EXERCISE DETAILS :: Once the line containing "right front paw: (170, 571)" is found in the entries below, restate it and each following line word for word, stopping after the line containing "neck: (345, 484)".

TASK INPUT ::
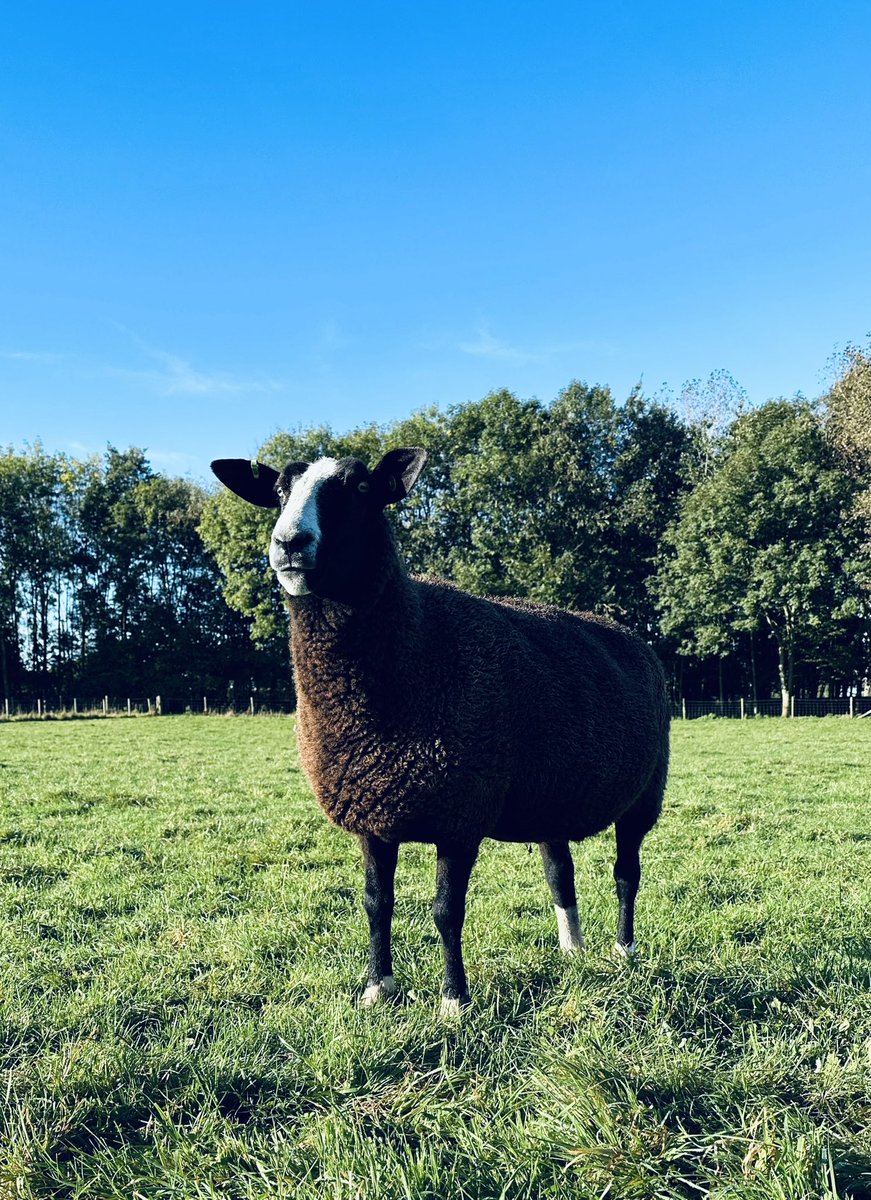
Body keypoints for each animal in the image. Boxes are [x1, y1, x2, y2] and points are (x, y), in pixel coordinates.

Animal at [211, 448, 669, 1014]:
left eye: (361, 488)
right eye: (278, 491)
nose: (289, 544)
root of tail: (632, 635)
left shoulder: (459, 817)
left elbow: (446, 911)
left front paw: (455, 1000)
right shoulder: (373, 814)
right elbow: (375, 903)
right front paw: (378, 988)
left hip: (645, 795)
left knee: (627, 872)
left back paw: (623, 951)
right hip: (551, 795)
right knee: (560, 872)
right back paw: (572, 950)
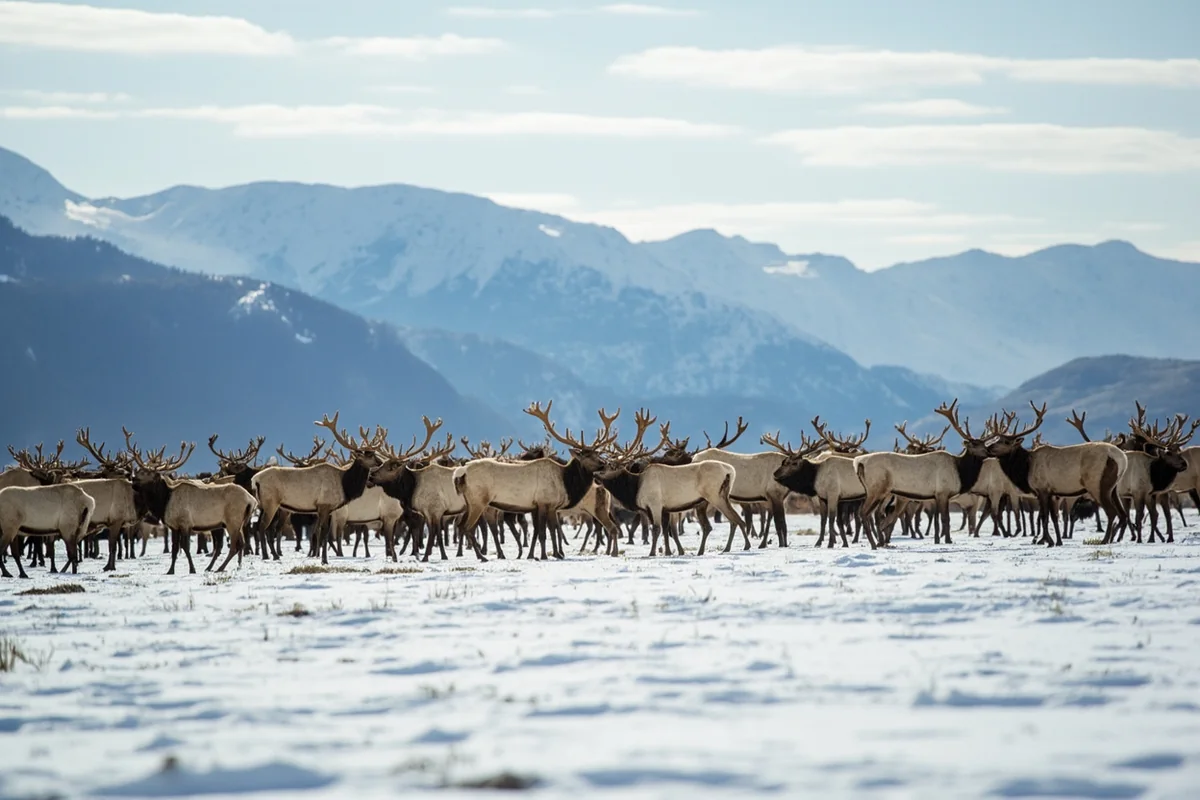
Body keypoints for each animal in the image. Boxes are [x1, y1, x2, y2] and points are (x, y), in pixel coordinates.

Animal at [123, 429, 257, 574]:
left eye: (147, 472)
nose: (133, 480)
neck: (164, 501)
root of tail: (252, 499)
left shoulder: (185, 523)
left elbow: (185, 547)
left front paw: (192, 569)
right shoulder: (174, 526)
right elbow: (175, 549)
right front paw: (170, 571)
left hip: (233, 520)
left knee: (234, 546)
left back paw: (219, 568)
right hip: (237, 523)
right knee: (239, 544)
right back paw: (231, 566)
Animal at [251, 413, 384, 565]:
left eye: (374, 452)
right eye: (368, 455)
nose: (381, 462)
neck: (345, 484)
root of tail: (255, 479)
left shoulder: (324, 509)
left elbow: (319, 533)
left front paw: (318, 556)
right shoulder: (325, 505)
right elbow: (324, 532)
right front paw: (324, 560)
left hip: (267, 505)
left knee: (265, 527)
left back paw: (274, 554)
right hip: (271, 502)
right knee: (263, 526)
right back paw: (267, 555)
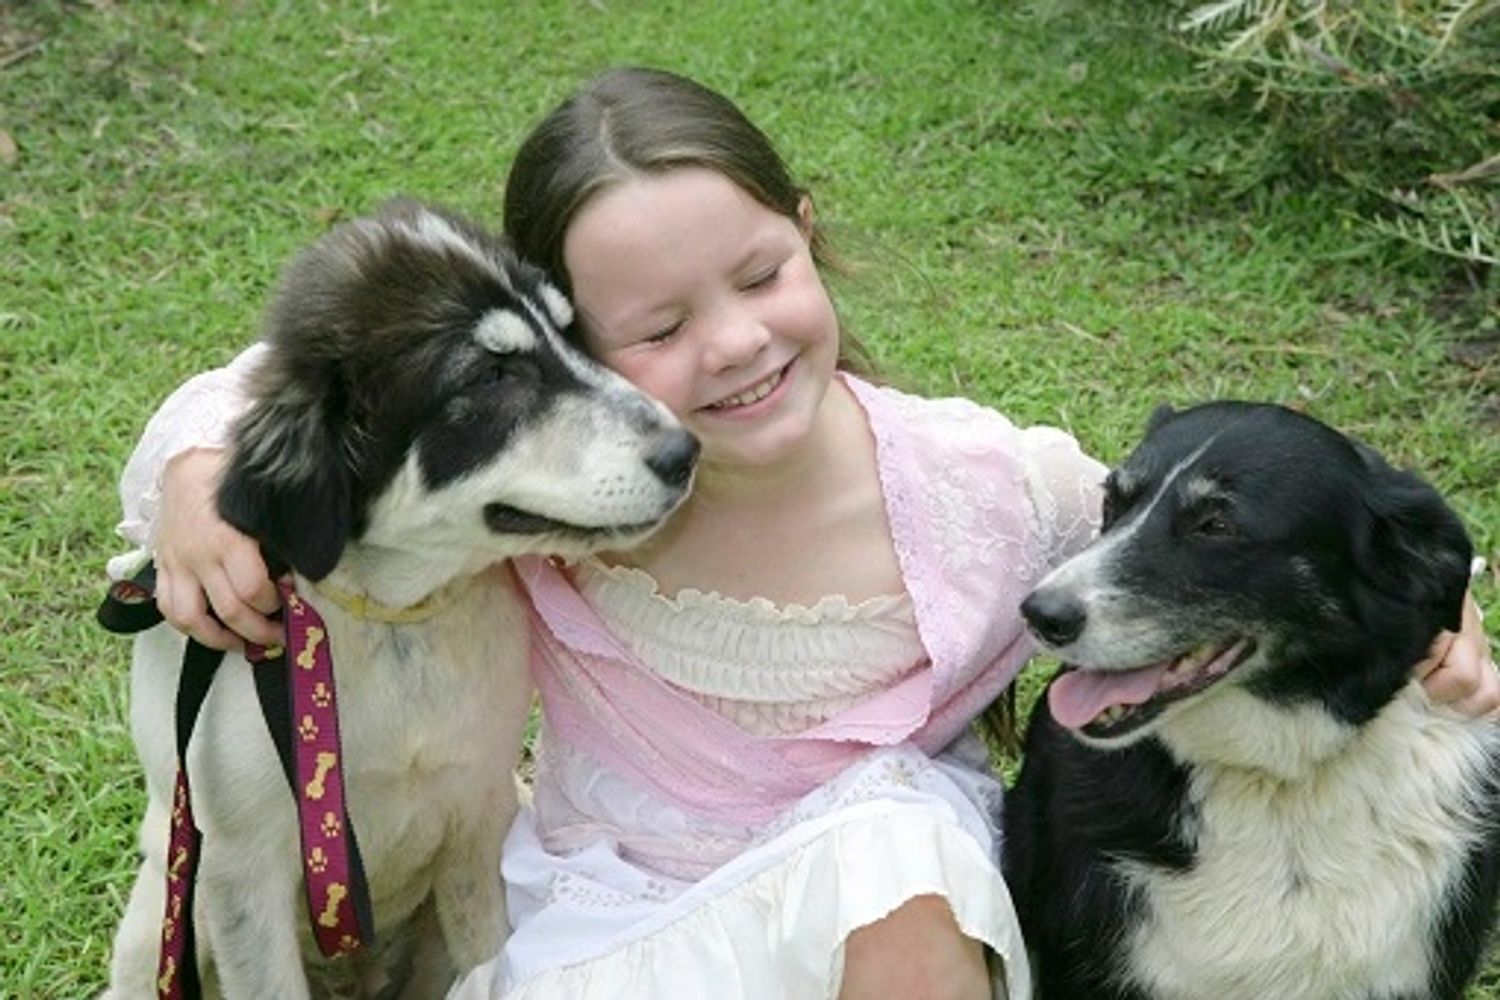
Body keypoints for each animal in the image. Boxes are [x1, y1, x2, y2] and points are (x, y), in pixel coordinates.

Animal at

THE COMPLETED TASK ::
right front paw: (170, 571)
left hip: (233, 520)
left knee: (234, 546)
left back paw: (219, 568)
right hip: (237, 523)
right knee: (239, 544)
right back paw: (231, 566)
Animal at [251, 413, 384, 565]:
left eye: (374, 452)
right eye: (368, 455)
nose: (381, 462)
neck: (345, 484)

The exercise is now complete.